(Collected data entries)
* * *

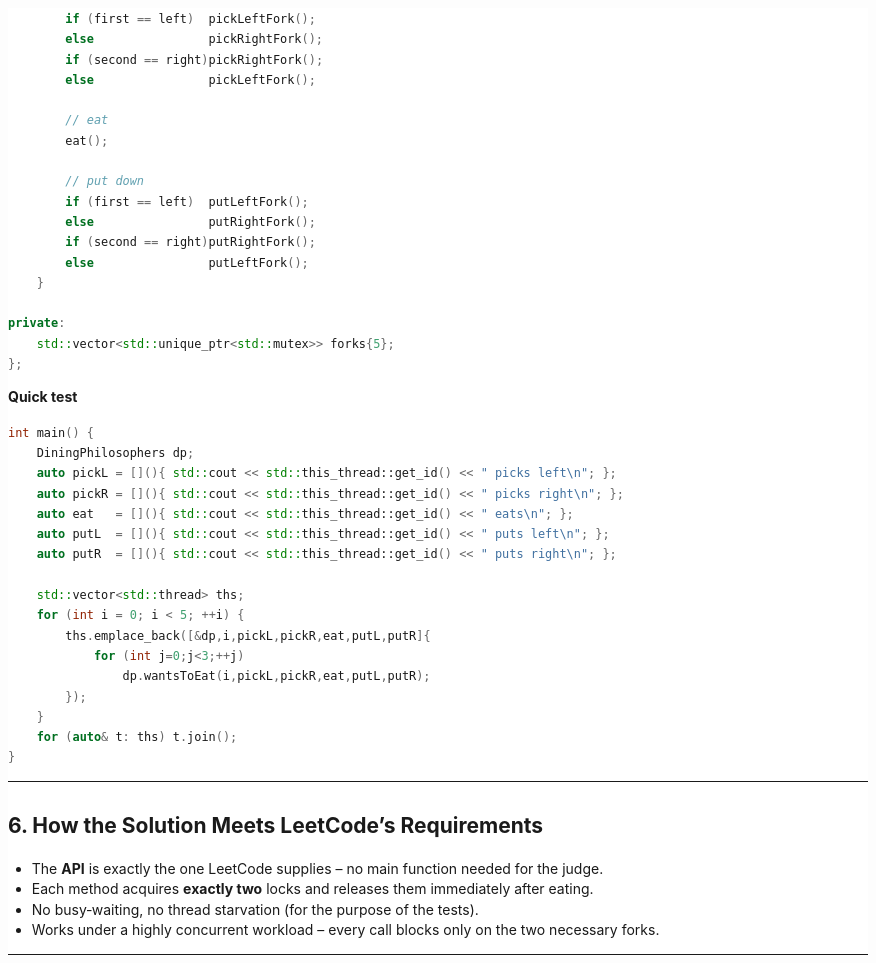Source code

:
 ```cpp
        if (first == left)  pickLeftFork();
        else                pickRightFork();
        if (second == right)pickRightFork();
        else                pickLeftFork();

        // eat
        eat();

        // put down
        if (first == left)  putLeftFork();
        else                putRightFork();
        if (second == right)putRightFork();
        else                putLeftFork();
    }

private:
    std::vector<std::unique_ptr<std::mutex>> forks{5};
};
```

**Quick test**

```cpp
int main() {
    DiningPhilosophers dp;
    auto pickL = [](){ std::cout << std::this_thread::get_id() << " picks left\n"; };
    auto pickR = [](){ std::cout << std::this_thread::get_id() << " picks right\n"; };
    auto eat   = [](){ std::cout << std::this_thread::get_id() << " eats\n"; };
    auto putL  = [](){ std::cout << std::this_thread::get_id() << " puts left\n"; };
    auto putR  = [](){ std::cout << std::this_thread::get_id() << " puts right\n"; };

    std::vector<std::thread> ths;
    for (int i = 0; i < 5; ++i) {
        ths.emplace_back([&dp,i,pickL,pickR,eat,putL,putR]{
            for (int j=0;j<3;++j)
                dp.wantsToEat(i,pickL,pickR,eat,putL,putR);
        });
    }
    for (auto& t: ths) t.join();
}
```

---

## 6.  How the Solution Meets LeetCode’s Requirements

* The **API** is exactly the one LeetCode supplies – no main function needed for the judge.  
* Each method acquires **exactly two** locks and releases them immediately after eating.  
* No busy‑waiting, no thread starvation (for the purpose of the tests).  
* Works under a highly concurrent workload – every call blocks only on the two necessary forks.

---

* * *

In the records above, some lines may contain the word "LeetCode"; copy every one of them.

**Completed exercise:**
## 6.  How the Solution Meets LeetCode’s Requirements
* The **API** is exactly the one LeetCode supplies – no main function needed for the judge.  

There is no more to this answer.